TASK GOAL
Return every record below exactly as given, images excluded.

- - -

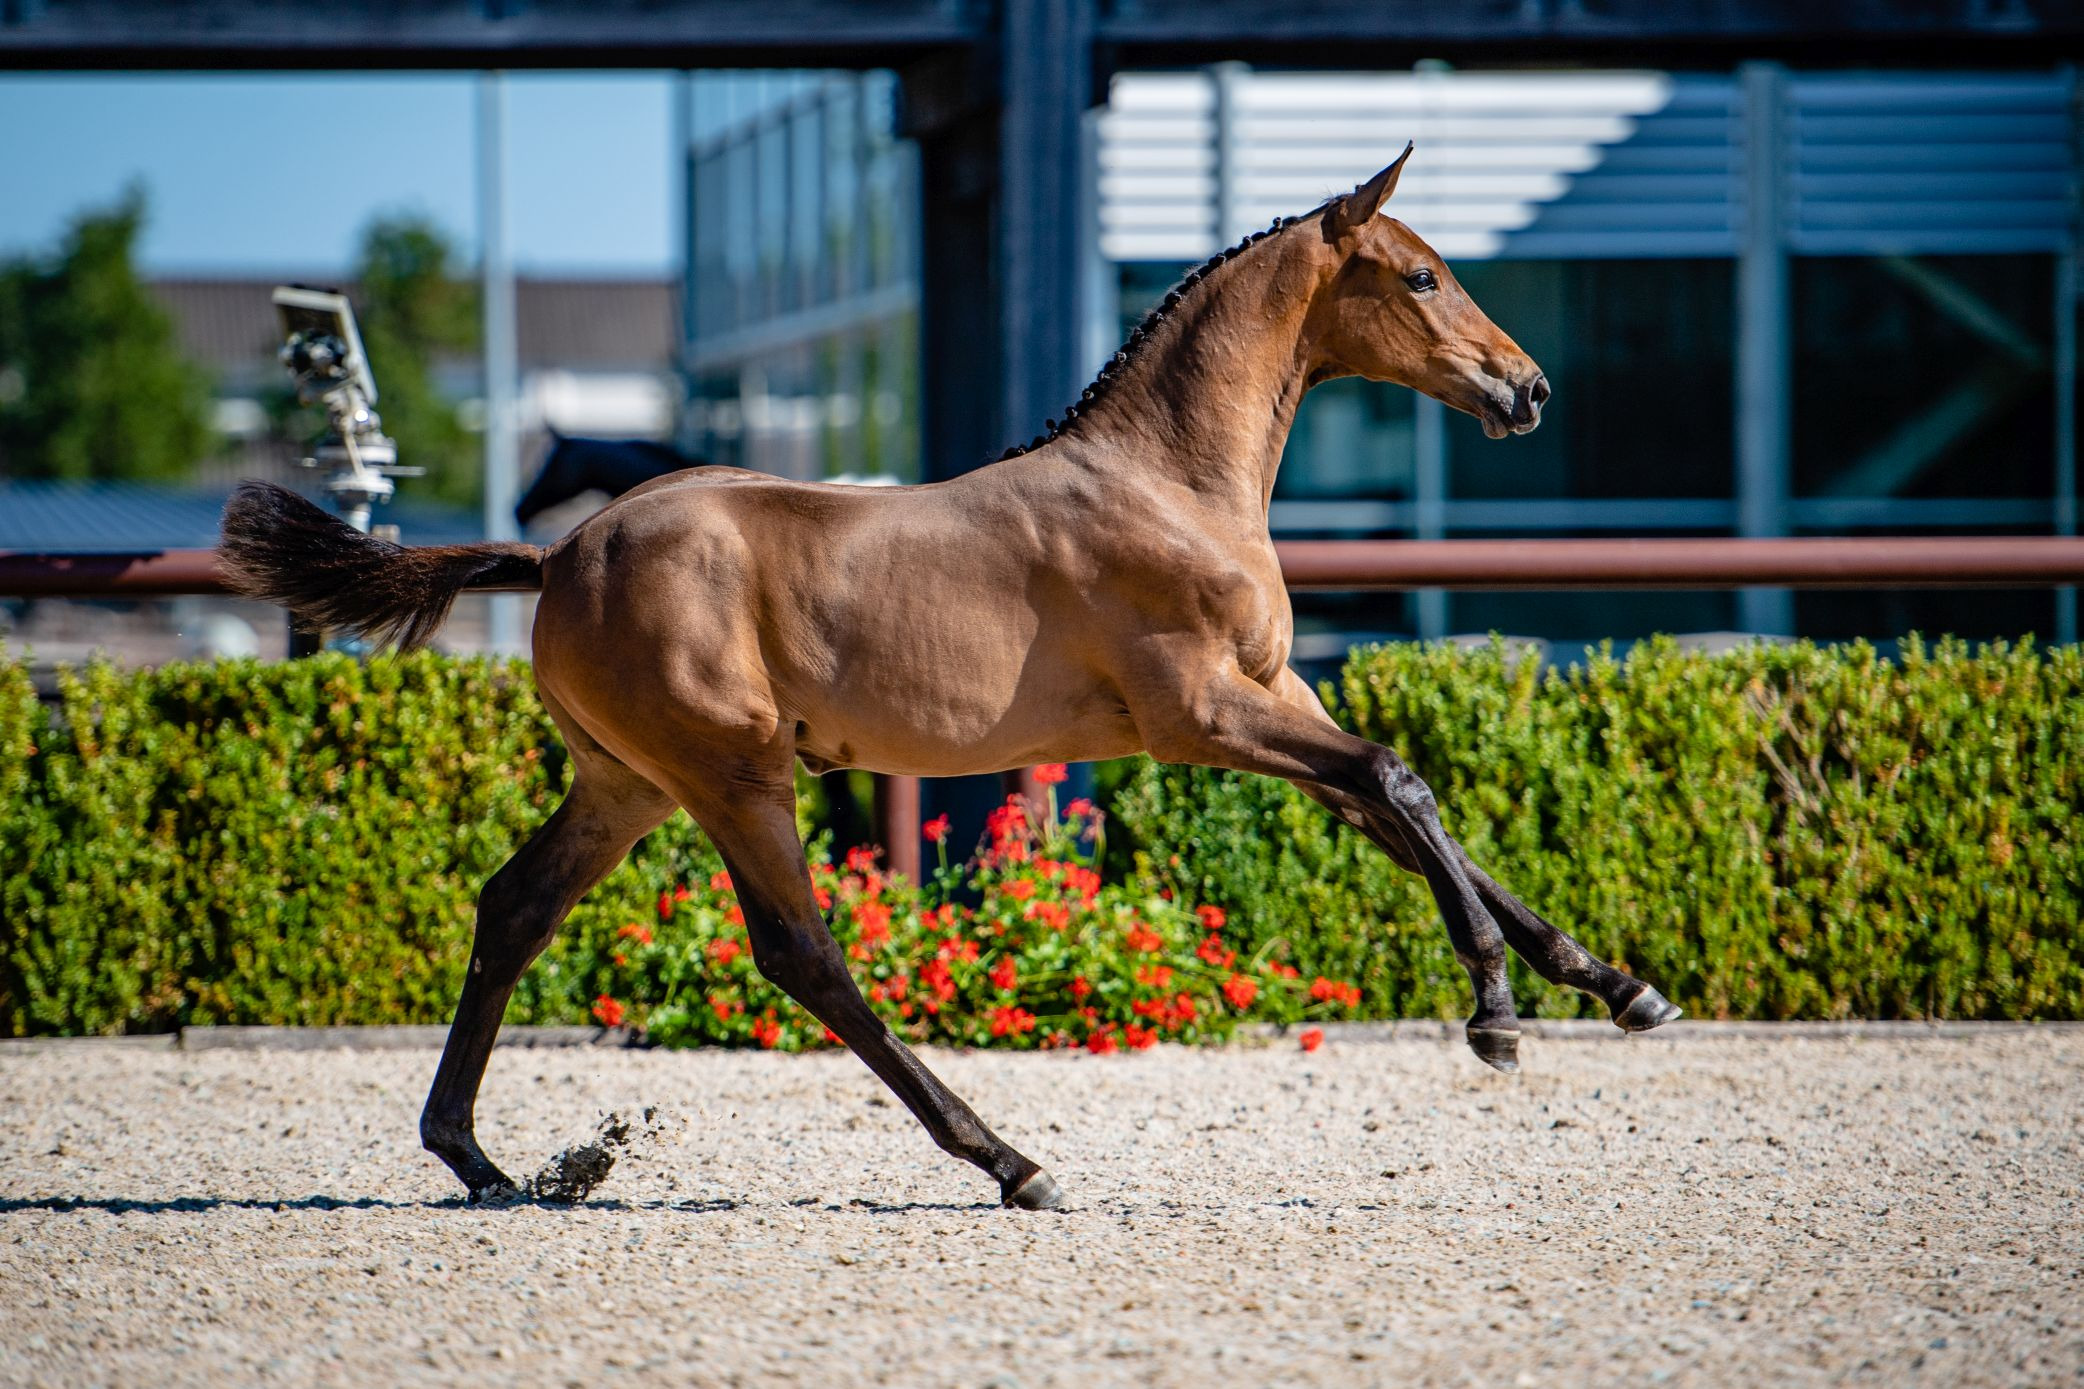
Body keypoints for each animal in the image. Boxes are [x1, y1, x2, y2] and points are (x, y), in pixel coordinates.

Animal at [220, 147, 1680, 1212]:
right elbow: (1399, 778)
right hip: (730, 771)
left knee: (514, 907)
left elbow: (1402, 809)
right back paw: (1008, 1160)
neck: (1170, 483)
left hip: (624, 782)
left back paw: (478, 1158)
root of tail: (563, 549)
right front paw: (1495, 1013)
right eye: (1423, 277)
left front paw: (1615, 986)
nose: (1528, 390)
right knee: (802, 953)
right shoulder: (1200, 716)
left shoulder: (1278, 697)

- - -

RESPONSE TO THIS TASK
Body keypoints for each animal in the image. Boxes are [x1, y1, x2, y2] and points are (x, y), in pixel coordinates.

Animal at [220, 147, 1680, 1212]:
right elbow: (1399, 778)
right hip: (730, 771)
left knee: (514, 907)
left elbow: (1402, 809)
right back paw: (1008, 1160)
neck: (1170, 483)
left hip: (624, 782)
left back paw: (478, 1158)
root of tail: (563, 549)
right front paw: (1495, 1013)
right eye: (1423, 277)
left front paw: (1615, 986)
nose: (1528, 390)
right knee: (802, 953)
right shoulder: (1200, 716)
left shoulder: (1278, 697)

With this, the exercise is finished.